KC Marvels: City’s early history resides in West Bottoms

Riley Mortensen

The elegant moldings and detailing of buildings and warehouses in Kansas City’s West Bottoms make it a treasure trove for patrons looking for a memorable and historical experience. Although mostly industrial in design, the West Bottoms is one of Kansas City’s oldest and most recognized areas.

West of downtown Kansas City, close to the Missouri River, the Bottoms were first and foremost an area of trade for Indians and French trappers, thus prompting the original name, “The French Bottoms.” With the railroads coming not long after, the city flourished around the establishment of the stockyards in 1871.

The Union Depot was built on Union Street and housed bars, restaurants and hotels all called Union Street home. At the time, more than 90 percent of the value in Kansas City came from the West Bottoms.

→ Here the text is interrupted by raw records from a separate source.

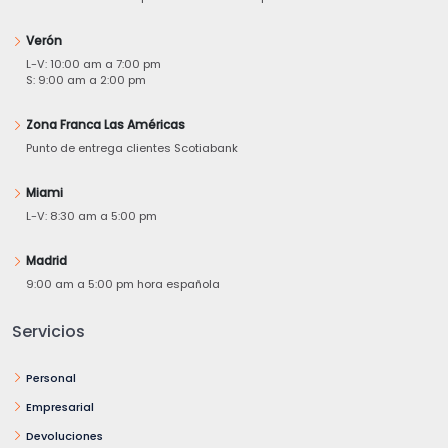
Verón
L-V: 10:00 am a 7:00 pm
S: 9:00 am a 2:00 pm
Zona Franca Las Américas
Punto de entrega clientes Scotiabank
Miami
L-V: 8:30 am a 5:00 pm
Madrid
9:00 am a 5:00 pm hora española
Servicios
Personal
Empresarial
Devoluciones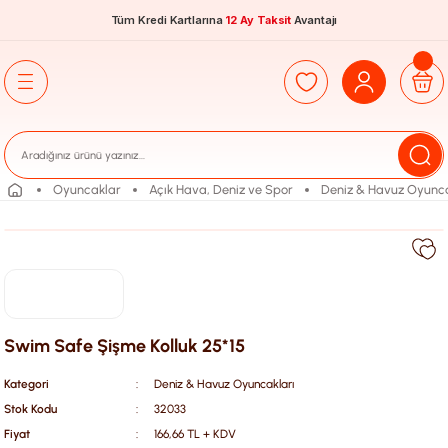
Tüm Kredi Kartlarına
12 Ay Taksit
Avantajı
Oyuncaklar
Açık Hava, Deniz ve Spor
Deniz & Havuz Oyunca
Swim Safe Şişme Kolluk 25*15
Kategori
Deniz & Havuz Oyuncakları
Stok Kodu
32033
Fiyat
166,66 TL + KDV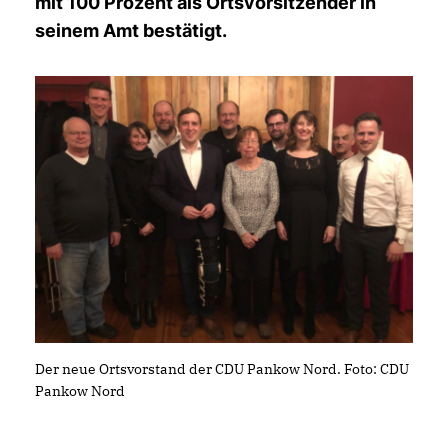
mit 100 Prozent als Ortsvorsitzender in
seinem Amt bestätigt.
Der neue Ortsvorstand der CDU Pankow Nord. Foto: CDU
Pankow Nord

In 1903, a disastrous flood brought an end to the many investment endeavors of schools, churches and homes, but the industrial investments of meat packing, freight and agriculture remained strong.

The pinnacle of the stockyards began when Kansas City had the second largest union stockyard in the country. The 1940s also brought World War II and Darby Steel Corporation assembled Tank Landing Crafts used in a number of invasions.

With the end of WWII, the West Bottoms took a substantial economic hit. Thousands of jobs were lost when the military no longer needed so much construction. Another big hit came in 1951 with yet another huge flood. Many companies were forced to move out and never returned. It is reported that as a result of these two events during those five or six years, around 50,000 jobs were lost. The area deteriorated over time.

Kemper Arena came in 1974 in an attempt by Kansas City and the American Royal to try to reboot the stockyards.